A Love Letter to Ms. Butler
I am a 30-year-old blogger, lover, activist, womanist, jokester and friend that hopes to be a 93-year-old blogger, lover, activist,womanist, feminist, jokester, storyteller and friend. I am an introverted socializer that in the middle of the not so busy part of the busy city a pessimist (i say realist) if not careful, a feminist, a black, the grandchild of Baptists, an oil-and-water combination of ambition, laziness, insecurity, certainty, serenity and drive. I am in LOVE.
It only took me 18 years to fall in love again? Only 18!! It took me some time to deprogram myself in the city of New York and after many years of reading only the text for classes, work or something that usually was not enjoyable. I fell in love with reading again on a subway car on my way to work. I began thinking about how I had not truly enjoyed reading for sometime. I set a goal (this is my new “thing” of trying to read at least 2 leisure books per 3 months, 1 scientific article for work every 2 weeks and the newspaper at least once a week. Now for some that love to read they will probably not understand this at all. For those that find joy in being transported to another place, time or dimension and read very quickly this may not ring true. But for those that find it hard to read this page or that page, that find would rather stare into the air and avoid people’s stares on the train or listen to music this will speak to you. I found reading hard and slow and just not something that really spoke to me in the way that some of my dear friends explained to me. I even remember reading a blog from a friend of mine about how much she enjoyed being transported to another place and wondered if as an almost card-carrying New Yorker (yeah i said it), I would be able to talk with ease about my newest adventure via an awe-inspiring and entertaining book.
Well it finally happened. I began to chat with my sister’s roommate about an author that was suggested to me by a few people over the past couple of months. I am not sure if it is my love for feminism or womanism, my deep interest in science fiction, my desire to read things by women of color or my deep connection to authors that can describe things in painstaking detail in such a way that I can believe I am a melanin enriched vampire child. All I know is that my sister’s roommates suggestion that we read a book together changed my life. I took her recommendation and challenge to heart and happened to stop by a book store with another friend while waiting for our ride to the spa. This chance encounter made me pick up two books: Power of the Sower and Lillith’s Brood. I began first with Lillith’s Brood and this is where I not only fell in love but travelled to another dimension, another Earth, another world full of aliens, love, environmentalism, racism and so many other things.
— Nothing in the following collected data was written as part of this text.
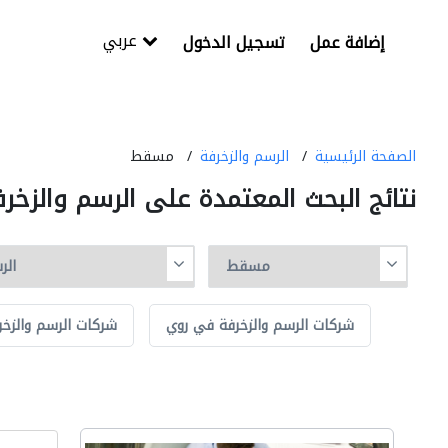
عربي
إضافة عمل
تسجيل الدخول
الصفحة الرئيسية
الرسم والزخرفة
مسقط
نتائج البحث المعتمدة على الرسم والز
شركات الرسم والزخرفة في روي
شركات الرسم والزخر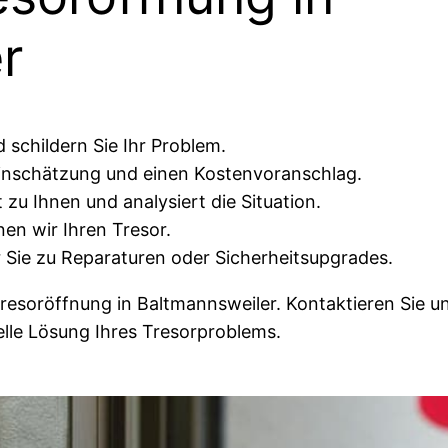
r
 schildern Sie Ihr Problem.
Einschätzung und einen Kostenvoranschlag.
u Ihnen und analysiert die Situation.
nen wir Ihren Tresor.
 Sie zu Reparaturen oder Sicherheitsupgrades.
Tresoröffnung in Baltmannsweiler. Kontaktieren Sie u
elle Lösung Ihres Tresorproblems.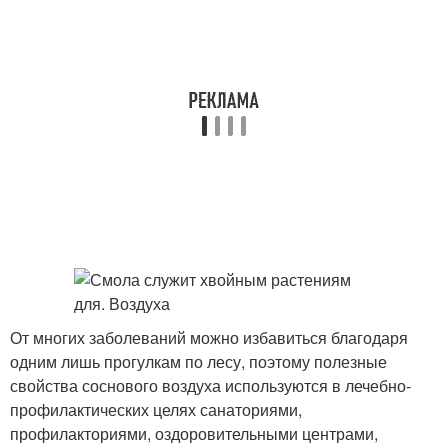
От многих заболеваний можно избавиться благодаря
одним лишь прогулкам по лесу, поэтому полезные
свойства соснового воздуха используются в лечебно-
профилактических целях санаториями,
профилакториями, оздоровительными центрами,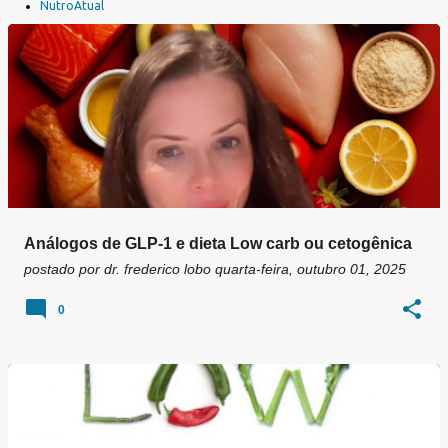
a
NutroAtual
g
e
n
s
Análogos de GLP-1 e dieta Low carb ou cetogênica
postado por
dr. frederico lobo
quarta-feira, outubro 01, 2025
0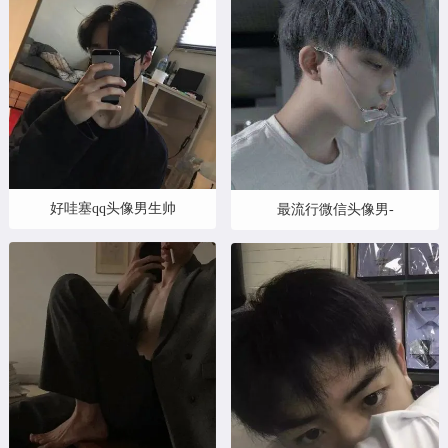
好哇塞qq头像男生帅
最流行微信头像男-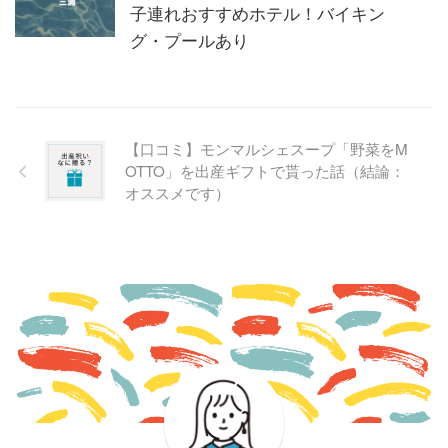
子連れおすすめホテル！バイキン
グ・プールあり
【口コミ】モンマルシェスープ「野菜をM
OTTO」を出産ギフトで貰った話（結論：
オススメです）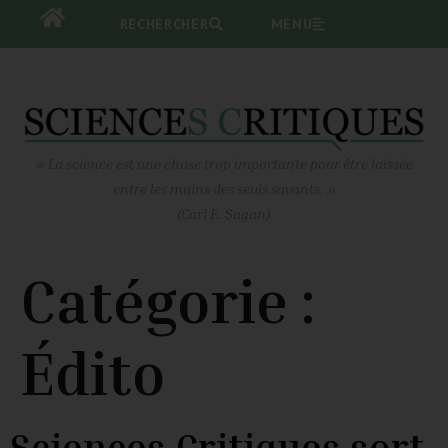
RECHERCHER
RECHERCHER
MENU
MENU
« La science est une chose trop importante pour être laissée
entre les mains des seuls savants. »
(Carl E. Sagan)
Catégorie :
Édito
Sciences Critiques sort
I want to thank Ms. Butler because once again, I am taken back to the days when I would walk through my parents apartment reading Zeely thinking about what it must be like to come in contact with a representation of my past, present and future. I am taken back to a place where my only care in the world was soccer, fun and traveling to a place that would only be possible through my imagination. I want to thank Ms. Butler for creating a space where I can have a overanalytical conversation about the many layers of meaning of a oankali human partnership. I want to thank Ms. Butler because now as a person committed to her budget and not spending as much on travel, I can still take a trip to places far far away. I want to thank Ms. Butler for encouraging me to find my love again and find comfort in READING.
I want to thank Ms. Butler finally for writing this about herself which makes me chuckle but also spoke to my soul.
I am a fifty-three-year old writer who can remember being a ten-year-old writer and who expects someday to be an eighty-year-old writer. I’m also comfortably asocial-a hermit in the middle of Seattle- a pessimist if Im not careful, a feminist, a black, a former Baptist, an oil-and-water combination of ambition, laziness, insecurity, certainty, and drive.